PASSAGE FOR REVIEW:

○ ○ ○ ○ ○

The hunters followed the Compass southeast for days.  They passed through Phoenix and followed the Mexican border into Texas.  The Compass’ needle started moving slightly as they neared Austin.  Carter led the gang into a maze of developments predominated by single-story southwestern-styled homes, and I made my first major logic blunder of the night.

Basically, I wanted a scene that would give the players a little bit of info about the Key’s current owner, and I wanted to show that Abel’s men were only a step or two ahead.  The Compass should have led them straight to Houdini’s Key.  Somehow that little bit of continuity slipped past me and the gang pulled up to one of the houses.  Carter spotted signs of forced entry and the hunters burst into the house from multiple directions.  Professionals had given the home a tossing to make it look like a simple robbery, but they were clearly after the Key.  The house was well-appointed but kept to the basics, and to Kathryn’s investigator’s eye, it looked more like a comfortable safe house than an actual home.  The garage told the story of a man (“Are we sure it’s a man?”  -”Go look in the bathroom.”) who really cared for his car.  Bill could appreciate that; after all, he loved his “Custom Ride”.  And then it hit them.

“This guy is a car thief.”
“He uses Houdini’s Key to steal... whatever car he wants?”

That kind of shortsighted use of ultimate power was enough for the gang to form a pretty good picture of their Keymaster.

Me: “I need a name for this guy, a name for a dude Nicolas Cage would play.”
Scott: “Just pick a name of a city.  Vegas, Amsterdam, Fresno, Dallas-”
Carter: “Intercourse.”
Kathryn: “Bird-in-Hand’s on the way to Intercourse!”
Me: “Dallas.  That’s good, since you’re in Austin.”
Scott: “Or you could use his name from one of his movies, like Junior.”
Me: “When was he Junior?”
Scott: “That one movie he was in with David Caruso?  Mom and dad had it on VHS, Kiss of Death or something.”
Me: “Oh right!”
I’ll do us all a favor and skip the tangent that followed.
Scott: “Dallas Brown, Junior!”
Me: “Dallas ‘Junior’ Brown!  It’s more Ricky Bobby if the ‘Junior’ is in the middle.”
Scott: “So, where’s the Key?”

○ ○ ○ ○ ○

INFORMATION SUPPLIED:
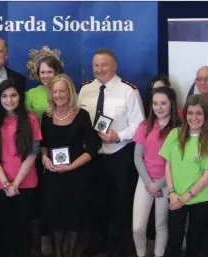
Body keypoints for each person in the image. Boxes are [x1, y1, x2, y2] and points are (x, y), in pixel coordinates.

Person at [78, 48, 145, 257]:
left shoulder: (128, 91)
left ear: (115, 66)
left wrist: (119, 135)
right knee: (95, 203)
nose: (100, 69)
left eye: (104, 65)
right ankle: (98, 242)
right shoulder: (85, 90)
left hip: (119, 155)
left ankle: (118, 248)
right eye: (96, 65)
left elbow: (140, 125)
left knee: (120, 204)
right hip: (92, 157)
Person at [159, 94, 208, 257]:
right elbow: (168, 166)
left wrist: (184, 199)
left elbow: (207, 175)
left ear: (206, 115)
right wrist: (172, 193)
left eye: (199, 113)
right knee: (174, 240)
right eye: (190, 113)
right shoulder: (175, 134)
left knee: (195, 242)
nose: (194, 118)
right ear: (185, 114)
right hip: (176, 196)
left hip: (201, 199)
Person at [41, 74, 98, 257]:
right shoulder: (47, 116)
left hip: (76, 176)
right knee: (57, 220)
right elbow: (43, 145)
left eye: (62, 91)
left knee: (74, 220)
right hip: (53, 177)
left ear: (70, 92)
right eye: (55, 91)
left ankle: (71, 253)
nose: (58, 95)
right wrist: (44, 158)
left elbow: (92, 149)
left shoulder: (82, 115)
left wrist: (72, 166)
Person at [0, 78, 42, 257]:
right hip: (1, 183)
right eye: (4, 96)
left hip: (25, 183)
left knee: (23, 227)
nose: (9, 100)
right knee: (5, 227)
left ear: (20, 97)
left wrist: (15, 184)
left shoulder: (31, 119)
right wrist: (6, 183)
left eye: (13, 95)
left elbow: (33, 153)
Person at [132, 86, 181, 257]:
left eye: (163, 103)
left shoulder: (179, 130)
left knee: (161, 225)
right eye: (155, 103)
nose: (159, 107)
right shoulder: (145, 126)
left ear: (172, 104)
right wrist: (149, 183)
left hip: (168, 182)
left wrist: (160, 184)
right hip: (145, 181)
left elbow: (178, 163)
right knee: (137, 226)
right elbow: (138, 156)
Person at [25, 54, 64, 256]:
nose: (46, 75)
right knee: (40, 197)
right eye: (42, 72)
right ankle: (42, 238)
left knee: (58, 195)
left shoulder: (65, 90)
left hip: (61, 150)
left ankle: (60, 239)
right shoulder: (31, 94)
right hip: (38, 152)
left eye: (50, 71)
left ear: (56, 72)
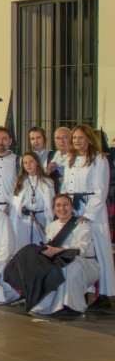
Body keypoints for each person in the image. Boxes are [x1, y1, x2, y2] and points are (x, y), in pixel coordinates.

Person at [4, 193, 100, 317]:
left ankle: (72, 306)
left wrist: (58, 250)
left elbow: (81, 248)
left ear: (71, 207)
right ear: (54, 208)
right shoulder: (51, 226)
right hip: (60, 260)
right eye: (58, 205)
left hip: (84, 263)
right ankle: (45, 302)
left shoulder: (81, 224)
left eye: (66, 205)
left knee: (70, 266)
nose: (62, 209)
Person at [61, 125, 113, 307]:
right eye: (74, 138)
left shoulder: (99, 160)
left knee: (97, 250)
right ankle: (80, 290)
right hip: (73, 209)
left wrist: (89, 214)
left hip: (93, 212)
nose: (76, 141)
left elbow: (101, 190)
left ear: (89, 139)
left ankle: (102, 294)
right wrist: (64, 207)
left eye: (80, 137)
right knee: (76, 247)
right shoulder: (70, 159)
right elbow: (65, 186)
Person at [9, 152, 55, 250]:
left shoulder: (47, 182)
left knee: (40, 247)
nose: (28, 165)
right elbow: (15, 202)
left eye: (30, 162)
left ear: (37, 162)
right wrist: (21, 208)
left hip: (41, 218)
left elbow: (50, 204)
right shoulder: (21, 181)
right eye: (25, 163)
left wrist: (48, 221)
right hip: (25, 220)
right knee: (24, 247)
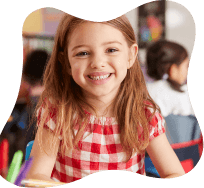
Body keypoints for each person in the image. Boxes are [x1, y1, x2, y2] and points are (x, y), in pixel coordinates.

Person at [26, 13, 185, 185]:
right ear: (66, 62)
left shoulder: (143, 114)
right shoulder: (58, 112)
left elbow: (175, 173)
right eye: (83, 53)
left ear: (131, 56)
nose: (98, 62)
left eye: (111, 50)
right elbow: (36, 177)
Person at [146, 40, 202, 175]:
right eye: (187, 66)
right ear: (173, 69)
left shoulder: (143, 92)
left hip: (150, 166)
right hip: (189, 163)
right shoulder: (189, 94)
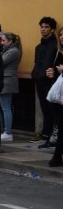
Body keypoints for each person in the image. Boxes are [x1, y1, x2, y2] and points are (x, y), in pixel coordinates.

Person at [30, 17, 58, 143]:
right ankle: (44, 133)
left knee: (51, 107)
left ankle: (49, 134)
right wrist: (34, 73)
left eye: (46, 27)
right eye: (42, 27)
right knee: (44, 108)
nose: (43, 29)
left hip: (50, 80)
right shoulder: (38, 46)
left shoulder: (55, 45)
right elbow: (37, 63)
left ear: (52, 30)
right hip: (39, 79)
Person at [0, 32, 21, 142]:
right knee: (4, 107)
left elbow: (0, 62)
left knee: (6, 107)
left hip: (7, 80)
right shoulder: (7, 50)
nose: (1, 43)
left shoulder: (13, 51)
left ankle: (8, 132)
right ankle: (4, 131)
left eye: (3, 40)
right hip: (5, 80)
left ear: (10, 41)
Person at [48, 27, 63, 167]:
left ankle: (57, 157)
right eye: (61, 35)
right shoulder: (59, 52)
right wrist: (51, 72)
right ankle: (57, 157)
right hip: (58, 94)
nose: (62, 37)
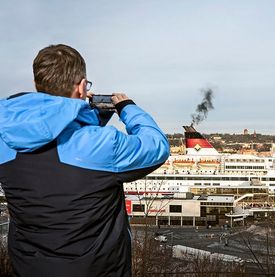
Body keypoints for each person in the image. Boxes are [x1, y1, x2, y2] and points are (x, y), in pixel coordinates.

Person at [0, 44, 169, 277]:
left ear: (38, 84)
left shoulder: (5, 141)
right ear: (81, 86)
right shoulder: (99, 146)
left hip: (28, 268)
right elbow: (156, 146)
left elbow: (54, 141)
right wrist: (127, 108)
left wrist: (84, 115)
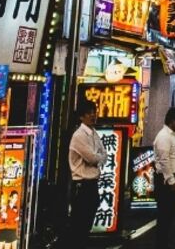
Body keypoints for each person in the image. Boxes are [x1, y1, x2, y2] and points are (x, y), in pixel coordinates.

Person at [64, 99, 107, 249]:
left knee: (87, 222)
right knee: (79, 224)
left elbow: (104, 155)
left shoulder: (93, 133)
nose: (93, 115)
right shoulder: (79, 135)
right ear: (81, 117)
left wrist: (98, 158)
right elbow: (93, 157)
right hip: (81, 185)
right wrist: (98, 158)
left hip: (92, 184)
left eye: (94, 112)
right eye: (89, 113)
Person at [153, 107, 175, 249]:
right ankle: (161, 244)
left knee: (169, 214)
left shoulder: (172, 135)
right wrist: (171, 181)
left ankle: (164, 242)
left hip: (172, 180)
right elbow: (164, 160)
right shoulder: (164, 136)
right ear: (173, 121)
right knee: (165, 214)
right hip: (166, 182)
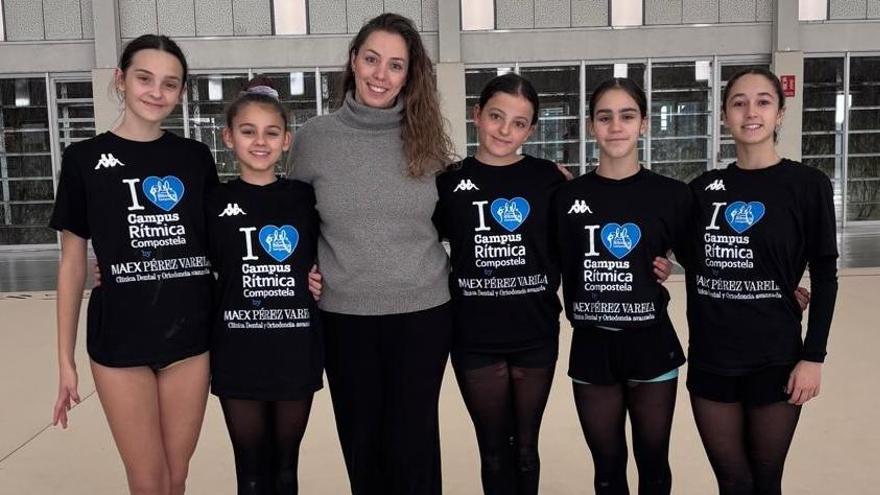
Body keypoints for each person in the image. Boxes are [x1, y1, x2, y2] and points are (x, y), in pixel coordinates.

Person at [288, 13, 455, 495]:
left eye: (396, 65)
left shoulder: (428, 141)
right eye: (372, 59)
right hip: (345, 317)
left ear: (411, 74)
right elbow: (290, 220)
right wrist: (300, 272)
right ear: (353, 61)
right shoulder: (314, 139)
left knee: (415, 444)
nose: (381, 75)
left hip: (423, 314)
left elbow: (463, 214)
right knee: (363, 445)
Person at [50, 34, 217, 495]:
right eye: (145, 78)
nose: (156, 92)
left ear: (181, 92)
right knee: (147, 481)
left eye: (170, 83)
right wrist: (65, 361)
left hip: (188, 338)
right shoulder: (83, 160)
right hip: (120, 342)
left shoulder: (194, 158)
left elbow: (219, 241)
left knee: (175, 477)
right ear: (121, 80)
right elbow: (71, 265)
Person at [686, 68, 838, 495]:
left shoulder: (807, 185)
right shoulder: (703, 190)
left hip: (776, 357)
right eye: (739, 102)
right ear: (724, 115)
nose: (750, 112)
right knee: (732, 482)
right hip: (712, 357)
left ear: (780, 113)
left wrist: (814, 357)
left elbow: (825, 275)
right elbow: (676, 244)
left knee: (766, 480)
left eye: (763, 101)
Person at [552, 78, 690, 495]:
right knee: (608, 470)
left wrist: (783, 286)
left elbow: (715, 258)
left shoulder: (672, 195)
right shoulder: (565, 197)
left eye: (627, 116)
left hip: (651, 345)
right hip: (593, 347)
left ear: (644, 124)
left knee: (654, 466)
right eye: (605, 117)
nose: (616, 127)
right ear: (592, 125)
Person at [434, 73, 566, 495]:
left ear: (531, 128)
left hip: (535, 332)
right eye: (496, 116)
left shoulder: (551, 180)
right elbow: (414, 242)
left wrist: (650, 263)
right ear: (477, 115)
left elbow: (586, 239)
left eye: (519, 122)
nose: (504, 130)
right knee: (492, 450)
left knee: (525, 448)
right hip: (474, 335)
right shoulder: (449, 182)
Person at [205, 77, 323, 495]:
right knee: (251, 473)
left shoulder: (306, 199)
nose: (260, 142)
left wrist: (323, 278)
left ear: (287, 140)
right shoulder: (212, 203)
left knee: (286, 470)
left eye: (271, 132)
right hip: (237, 353)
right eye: (248, 131)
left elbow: (338, 251)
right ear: (228, 137)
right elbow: (187, 263)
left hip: (295, 351)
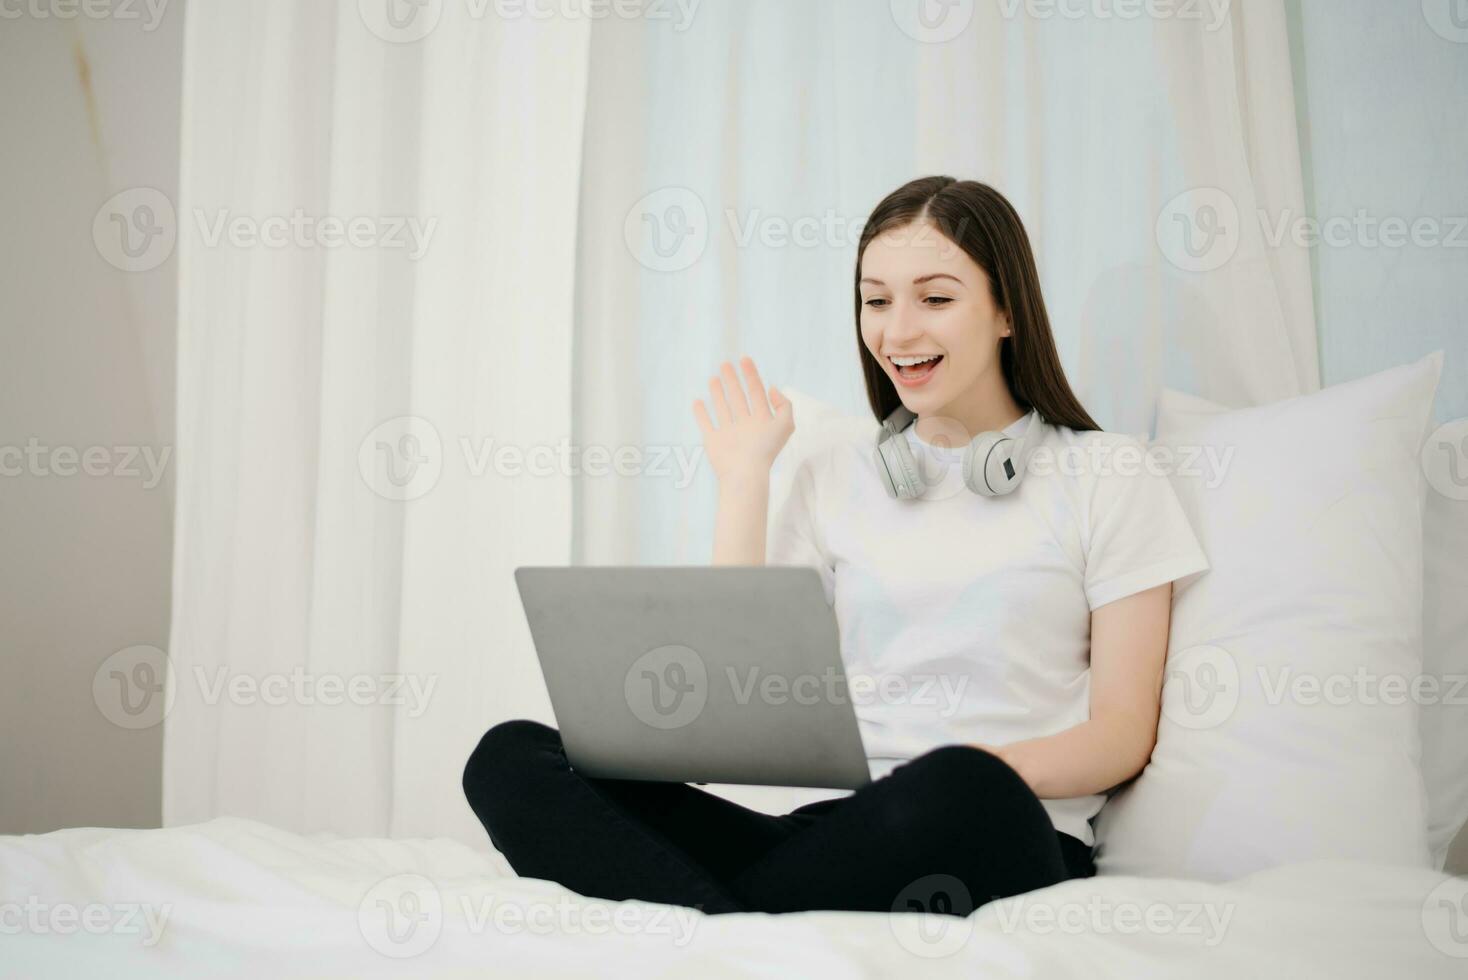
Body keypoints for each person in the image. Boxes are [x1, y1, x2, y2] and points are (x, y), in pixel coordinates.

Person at [463, 176, 1209, 916]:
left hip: (993, 821)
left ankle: (720, 932)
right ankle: (744, 941)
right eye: (876, 300)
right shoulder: (831, 472)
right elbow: (733, 701)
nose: (898, 331)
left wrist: (983, 769)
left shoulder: (1106, 474)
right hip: (834, 836)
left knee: (958, 785)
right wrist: (744, 480)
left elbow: (1121, 733)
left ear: (1008, 310)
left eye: (936, 299)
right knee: (510, 758)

○ ○ ○ ○ ○

TASKS TO COMPLETE:
a) Write out again, word for word, the part of the game session recap that opens with the words containing "The hunters followed" and closes with "of the night.".
b) According to the game session recap, which city were the hunters nearing when the Compass' needle began to move?

RESPONSES TO THE EXERCISE:
a)
The hunters followed the Compass southeast for days.  They passed through Phoenix and followed the Mexican border into Texas.  The Compass’ needle started moving slightly as they neared Austin.  Carter led the gang into a maze of developments predominated by single-story southwestern-styled homes, and I made my first major logic blunder of the night.

b) Austin